Am 29. Dezember 1982 hielt Bischof Dr. Krusche15 (Magdeburg) einen Vortrag zum Thema »Was können wir tun?«.
Krusche erklärte, die Friedensfrage sei in den Ost-West-Konflikt »eingebunden«. In der DDR seien 1982 verschiedene Versuche christlicher Friedensinitiativen unternommen worden, von denen einige nicht realisiert werden konnten; aber allein der Versuch, nach Wegen und Möglichkeiten zu suchen, wäre bedeutungsvoll. Die Resignation des Einzelnen könne nichts ausrichten. Es müsse erreicht werden, alle möglichen potenziellen Opfer eines Krieges für den Kampf um die Erhaltung des Friedens zu gewinnen. Es sei falsch, alle Aktivitäten auf diesem Feld den Politikern und Militärs allein zu überlassen.
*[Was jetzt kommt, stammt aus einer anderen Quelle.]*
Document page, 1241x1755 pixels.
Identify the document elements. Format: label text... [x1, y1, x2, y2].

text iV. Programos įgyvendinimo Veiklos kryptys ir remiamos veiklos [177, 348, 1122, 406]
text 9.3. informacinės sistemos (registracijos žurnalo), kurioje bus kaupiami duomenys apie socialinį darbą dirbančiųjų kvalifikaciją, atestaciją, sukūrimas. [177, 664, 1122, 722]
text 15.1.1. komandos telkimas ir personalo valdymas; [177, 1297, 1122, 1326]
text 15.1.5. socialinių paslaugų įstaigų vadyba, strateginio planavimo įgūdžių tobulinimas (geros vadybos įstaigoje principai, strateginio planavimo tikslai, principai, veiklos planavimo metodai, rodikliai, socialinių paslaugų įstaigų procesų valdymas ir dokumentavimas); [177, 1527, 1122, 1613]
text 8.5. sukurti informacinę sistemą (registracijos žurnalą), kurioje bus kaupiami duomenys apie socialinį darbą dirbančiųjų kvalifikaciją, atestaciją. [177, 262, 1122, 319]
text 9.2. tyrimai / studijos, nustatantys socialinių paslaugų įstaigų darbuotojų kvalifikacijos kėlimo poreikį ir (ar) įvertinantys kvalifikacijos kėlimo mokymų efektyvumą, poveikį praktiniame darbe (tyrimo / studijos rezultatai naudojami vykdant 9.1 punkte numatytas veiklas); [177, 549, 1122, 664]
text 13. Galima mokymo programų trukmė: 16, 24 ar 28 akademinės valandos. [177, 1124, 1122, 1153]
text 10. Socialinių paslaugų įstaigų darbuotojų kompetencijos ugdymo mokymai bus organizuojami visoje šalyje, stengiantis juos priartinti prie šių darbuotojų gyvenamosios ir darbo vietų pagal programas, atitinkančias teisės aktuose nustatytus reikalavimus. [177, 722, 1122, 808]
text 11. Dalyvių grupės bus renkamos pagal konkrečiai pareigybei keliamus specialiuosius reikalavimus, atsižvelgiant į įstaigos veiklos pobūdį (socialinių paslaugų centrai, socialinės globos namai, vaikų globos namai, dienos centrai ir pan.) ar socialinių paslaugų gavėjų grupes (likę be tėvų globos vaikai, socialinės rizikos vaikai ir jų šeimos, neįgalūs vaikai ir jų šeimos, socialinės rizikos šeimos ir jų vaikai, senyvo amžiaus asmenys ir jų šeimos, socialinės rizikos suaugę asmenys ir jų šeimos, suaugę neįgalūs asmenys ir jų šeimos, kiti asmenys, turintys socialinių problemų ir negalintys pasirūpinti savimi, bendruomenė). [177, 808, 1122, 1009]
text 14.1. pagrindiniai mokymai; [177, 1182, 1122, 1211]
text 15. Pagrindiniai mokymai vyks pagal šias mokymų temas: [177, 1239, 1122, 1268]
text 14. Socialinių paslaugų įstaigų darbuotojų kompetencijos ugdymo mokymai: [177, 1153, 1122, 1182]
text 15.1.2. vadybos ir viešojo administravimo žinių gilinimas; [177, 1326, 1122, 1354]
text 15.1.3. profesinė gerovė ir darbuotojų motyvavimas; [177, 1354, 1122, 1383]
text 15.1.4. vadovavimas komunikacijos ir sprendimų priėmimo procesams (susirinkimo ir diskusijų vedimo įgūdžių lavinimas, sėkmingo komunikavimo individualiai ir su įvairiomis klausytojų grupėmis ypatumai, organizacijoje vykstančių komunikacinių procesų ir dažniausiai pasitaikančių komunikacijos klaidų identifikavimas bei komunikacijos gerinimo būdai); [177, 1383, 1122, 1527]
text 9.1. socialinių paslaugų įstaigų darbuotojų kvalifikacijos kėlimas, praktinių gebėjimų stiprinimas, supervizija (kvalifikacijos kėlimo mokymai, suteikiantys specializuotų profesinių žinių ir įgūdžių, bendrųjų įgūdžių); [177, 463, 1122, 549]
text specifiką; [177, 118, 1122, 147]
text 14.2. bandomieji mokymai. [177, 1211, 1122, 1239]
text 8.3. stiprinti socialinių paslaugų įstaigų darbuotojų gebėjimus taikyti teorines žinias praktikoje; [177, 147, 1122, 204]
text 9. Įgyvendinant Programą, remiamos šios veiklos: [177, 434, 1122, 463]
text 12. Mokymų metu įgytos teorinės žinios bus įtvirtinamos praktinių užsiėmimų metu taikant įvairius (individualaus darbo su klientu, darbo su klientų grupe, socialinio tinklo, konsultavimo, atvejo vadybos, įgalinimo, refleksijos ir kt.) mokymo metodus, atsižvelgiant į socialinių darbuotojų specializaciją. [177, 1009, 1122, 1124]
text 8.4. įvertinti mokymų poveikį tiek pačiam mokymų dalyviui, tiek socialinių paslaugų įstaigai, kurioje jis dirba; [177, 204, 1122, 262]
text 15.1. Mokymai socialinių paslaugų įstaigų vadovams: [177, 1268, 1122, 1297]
Krusche nannte den Frieden »ein Gebot Gottes«. Es sei die Pflicht eines jeden Menschen, für einen umfassenden Frieden einzutreten. Die Verhinderung eines neuen Weltkrieges bezeichnete er als ersten Schritt zum Frieden.
Dazu sei notwendig, die Friedenskräfte in den westlichen Staaten zu unterstützen. Krusche forderte die Teilnehmer auf mitzuhelfen, die Stationierung neuer NATO-Raketen in Westeuropa zu verhindern.16
Am 29. Dezember 1982 fand die Wahl des neuen Leiters der »Aktion Sühnezeichen« in der DDR statt, wobei Pfarrer Werner Liedtke,17 geb. am [Tag, Monat] 1937 in Sensburg, wohnhaft 8921 Kollm/Kreis Niesky, Nr. 94 (Pfarrhaus), dieses Amt erhielt.
Während des Jahrestreffens wurde eine Kollekte für »Friedensdienste« gesammelt.
Das Jahrestreffen wurde am 29. Dezember 1982 mit einem »Abend der Begegnung« im Gemeindehaus der Immanuelkirche in Berlin-Prenzlauer Berg beendet.
Während des gesamten Verlaufes des Jahrestreffens wurden keine feindlich-negativen Aktivitäten von Teilnehmern des Treffens festgestellt.